Der als «Taxikrieg» bekannte Konflikt eskalierte im Jahr 1951. Auslöser war eine Lockerung der staatlichen Reglementierung des Taxiwesens. Gottlieb Duttweiler, auch Gründer des Landesrings der Unabhängigen (LdU), nutzte die Gelegenheit und gründete die Minitax AG. Er kaufte 100 gelbe Taxis der Marke Vauxhall, um mit günstigen Fahrpreisen die dominante Stellung der traditionellen Taxiunternehmen in Zürich zu brechen.

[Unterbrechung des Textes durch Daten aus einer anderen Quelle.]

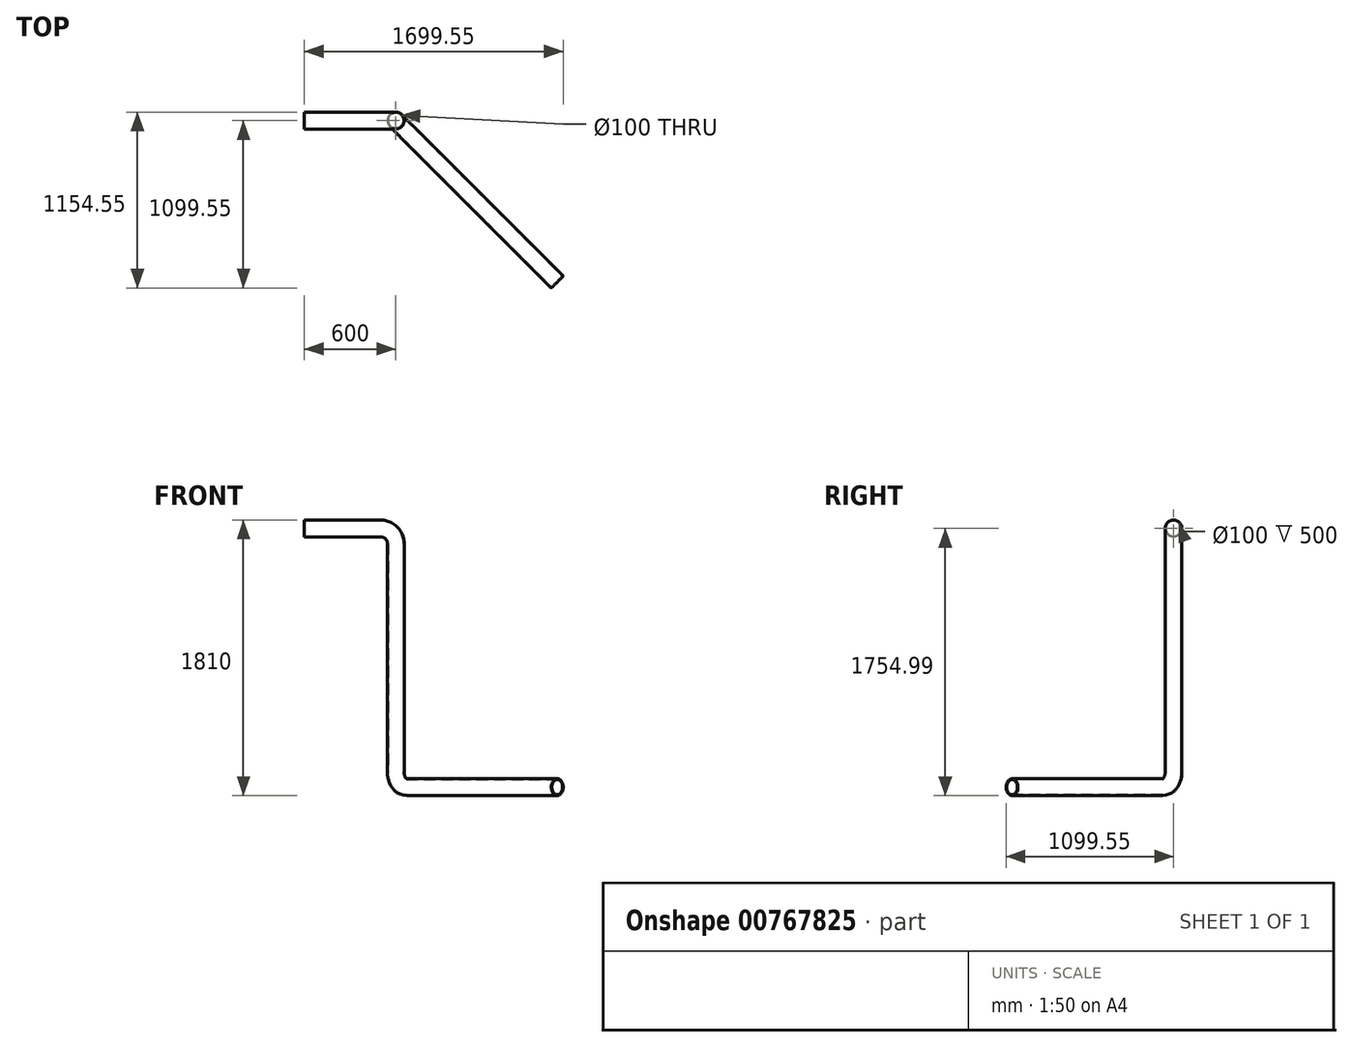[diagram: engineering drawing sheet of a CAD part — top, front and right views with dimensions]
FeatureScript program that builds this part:
annotation { "Feature Type Name" : "Feature", "Feature Type Description" : "" }
export const myFeature = defineFeature(function(context is Context, id is Id, definition is map)
    precondition{}
    {
        {
            var Q0;
            Q0=qCreatedBy(makeId("Front.planeOp"),FACE);
            var sketch = newSketch(context, id + "F0", { "sketchPlane" : qUnion([Q0])});
            skLineSegment(sketch, "E0", {"start": v(-100, 143.32) * mm, "end": v(-600, 143.32) * mm});
            skLineSegment(sketch, "E1", {"start": v(0, 43.32) * mm, "end": v(0, -1556.68) * mm});
            skPoint(sketch, "E2.visualSharp", {"position": v(0, 143.32) * mm});
            skArc(sketch, "E2.filletArc", {"start": v(0, 43.32) * mm, "mid": v(-29.29, 114.03) * mm, "end": v(-100, 143.32) * mm});
            skSolve(sketch);
        }
        {
            var Q0;
            Q0=qCreatedBy(makeId("Right.planeOp"),FACE);
            var Q1;
            Q1=sQuery(id+"F0.wireOp",VERTEX,"E0.end");
            cPlane(context, id + "F1", {"entities" : qUnion([Q0, Q1]), "cplaneType" : CPlaneType.PLANE_POINT, "offset" : 25 * mm, "width" : 150 * mm, "height" : 150 * mm});
        }
        {
            var Q0;
            Q0=qCreatedBy(id+"F1.planeOp",FACE);
            var sketch = newSketch(context, id + "F2", { "sketchPlane" : qUnion([Q0])});
            skPoint(sketch, "E3.0", {"position": v(0, 143.32) * mm});
            skCircle(sketch, "E4", {"center": v(0, 143.32) * mm, "radius": 55 * mm});
            skCircle(sketch, "E5", {"center": v(0, 143.32) * mm, "radius": 50 * mm});
            skSolve(sketch);
        }
        {
            var Q0;
            Q0=qCreatedBy(makeId("Front.planeOp"),FACE);
            var Q1;
            Q1=sQuery(id+"F0.wireOp",EDGE,"E1");
            cPlane(context, id + "F3", {"entities" : qUnion([Q0, Q1]), "cplaneType" : CPlaneType.LINE_ANGLE, "offset" : 25 * mm, "angle" : 45 * degree, "width" : 150 * mm, "height" : 150 * mm});
        }
        {
            var Q0;
            Q0=qCreatedBy(id+"F3.planeOp",FACE);
            var sketch = newSketch(context, id + "F4", { "sketchPlane" : qUnion([Q0])});
            skLineSegment(sketch, "E6.0", {"start": v(0, 43.32) * mm, "end": v(0, -1456.68) * mm});
            skLineSegment(sketch, "E7", {"start": v(-100, -1556.68) * mm, "end": v(-1500, -1556.68) * mm});
            skPoint(sketch, "E8.visualSharp", {"position": v(0, -1556.68) * mm});
            skArc(sketch, "E8.filletArc", {"start": v(-100, -1556.68) * mm, "mid": v(-29.29, -1527.4) * mm, "end": v(0, -1456.68) * mm});
            skSolve(sketch);
        }
        {
            var Q0;
            Q0=makeQuery(id+"F2.imprint","IMPRINT",FACE,{"disambiguationData":[TD([[makeQuery(id+"F2.imprint","IMPRINT",EDGE,{"derivedFrom":sQuery(id+"F2.wireOp",EDGE,"E4")}),1.0]])]});
            var Q1;
            Q1=sQuery(id+"F0.wireOp",EDGE,"E0");
            var Q2;
            Q2=sQuery(id+"F0.wireOp",EDGE,"E2.filletArc");
            var Q3;
            Q3=sQuery(id+"F4.wireOp",EDGE,"E6.0");
            var Q4;
            Q4=sQuery(id+"F4.wireOp",EDGE,"E8.filletArc");
            var Q5;
            Q5=sQuery(id+"F4.wireOp",EDGE,"E7");
            sweep(context, id + "F5", {"profiles" : qUnion([Q0]), "path" : qUnion([Q1, Q2, Q3, Q4, Q5])});
        }
    });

Die etablierten Taxiverbände reagierten auf die neue Konkurrenz mit massivem Widerstand. Sie senkten ebenfalls ihre Preise, was den Konflikt weiter anheizte. Zudem bekämpften sie die neuen Anbieter mit Protesten, Blockaden und auf juristischem Weg. Ziel war es, das genossenschaftlich organisierte Modell von Duttweiler zu verhindern und die bestehenden Strukturen zu erhalten, was ihnen schliesslich auch gelang.
Die Idee günstiger Taxis war für Duttweiler nicht neu gewesen. Bereits 1934, während der Weltwirtschaftskrise, hatte er die Einführung von Kleintaxis zur Schaffung von Arbeitsplätzen propagiert. Ein entsprechendes Konzessionsgesuch in Zürich war damals jedoch vergeblich gewesen.
Ein Höhepunkt des Zürcher «Taxikriegs» war ein Rededuell am 27. Juli 1951. Im vollbesetzten Zürcher Volkshaus standen sich Duttweiler und der Taxiunternehmer G. Winterhalder gegenüber. Die Debatte zog grosses öffentliches Interesse auf sich und verdeutlichte die verhärteten Fronten des Konflikts.
Für besonderes Aufsehen sorgte die einzige Frau, die für die Minitax AG als Fahrerin tätig war. Die Publikation «Der Brückenbauer» berichtete über die abfälligen Reaktionen, denen sie ausgesetzt war: «Hä, lueg die Grite! Es Wiib als Taxichauffeur, erklärten ein paar Milchschnäuze im Rekrutengwändli geringschätzig», hiess es in einem Artikel, wie Migros auf seiner Webseite zu seinem Gründer schreibt.